Abstract

Ring-shaped, oligomeric ATPases are essential for a variety of cellular processes ranging from protein and nucleic acid metabolism to organelle transport. A subset of these motor proteins, the hexameric helicases, couple the binding and hydrolysis of ATP to the physical manipulation of nucleic acids to support essential cellular processes such as gene regulation, DNA replication, and DNA repair. How nucleotide turnover is coordinated between six independent motor subunits to generate helicase movement has been a long-standing question in the field.
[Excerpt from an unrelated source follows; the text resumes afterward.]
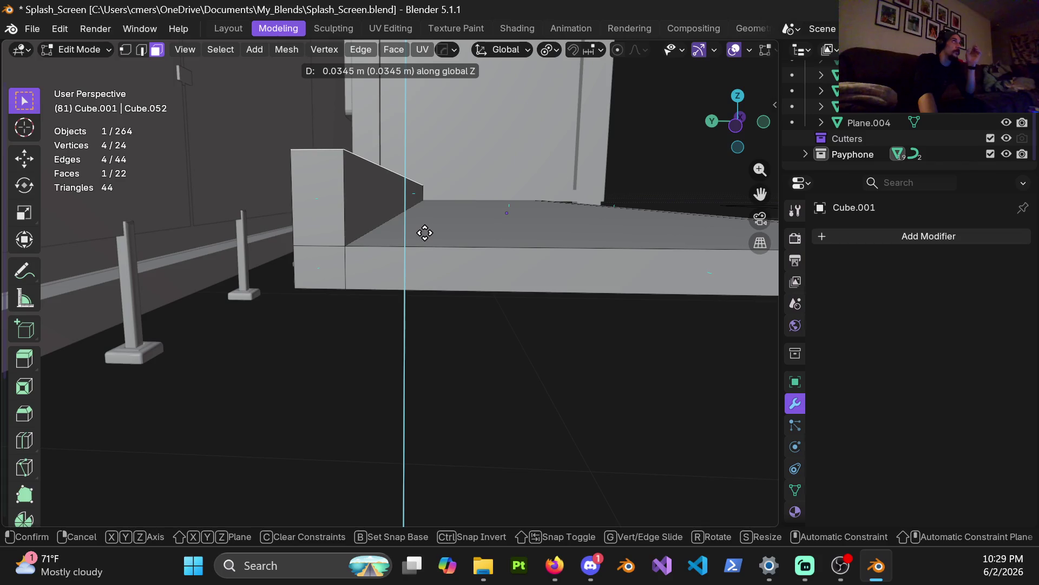
{"action": "left_click", "coordinate": [424, 233]}
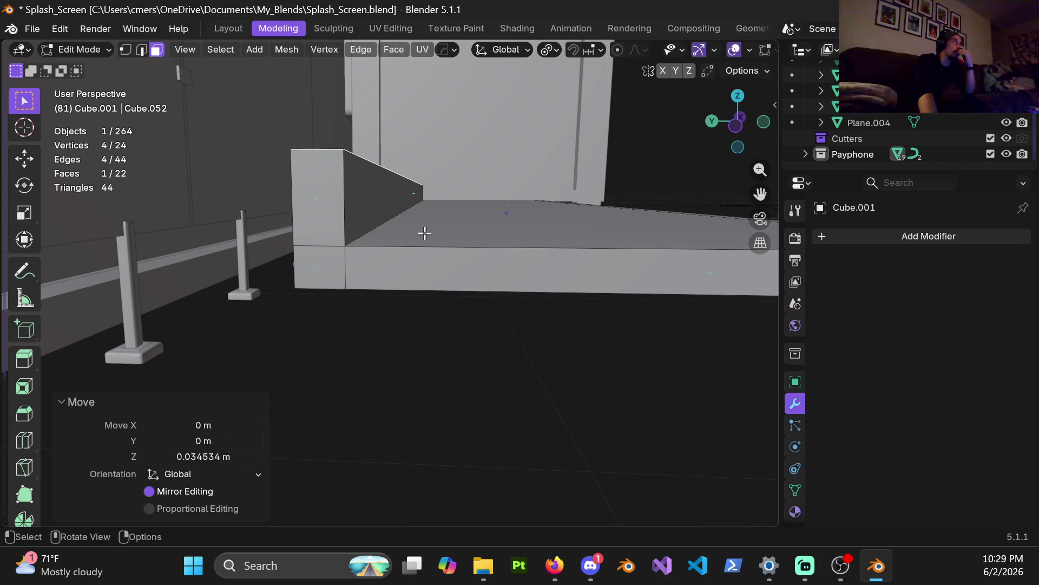
{"action": "left_click", "coordinate": [199, 456]}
The topological problem of how extended nucleic substrates are loaded into the central pore of a closed hexameric toroid is similarly not well-understood.Using the 300 kDa E. coli Rho protein as a model hexameric RNA/DNA helicase, we have examined these issues through a combined structural and biochemical approach. Models derived from high-resolution crystallographic and solution X-ray scattering data explain in molecular detail how the Rho ring opens and closes in response to substrate binding, how the ATP cycle is coordinated with RNA movement through the motor interior, and why certain helicase families translocate with a preferred directional polarity. We find an unexpectedly rich array of physical connectors that sense the RNA binding status of individual subunits in the motor, and that appear to couple these states to the timing of ATP hydrolysis in a manner that is responsive to the base sequence of the substrate. These studies highlight the physical complexity of hexameric helicases, and suggest that related motor proteins utilize similarly intricate chemomechanical linkage mechanisms.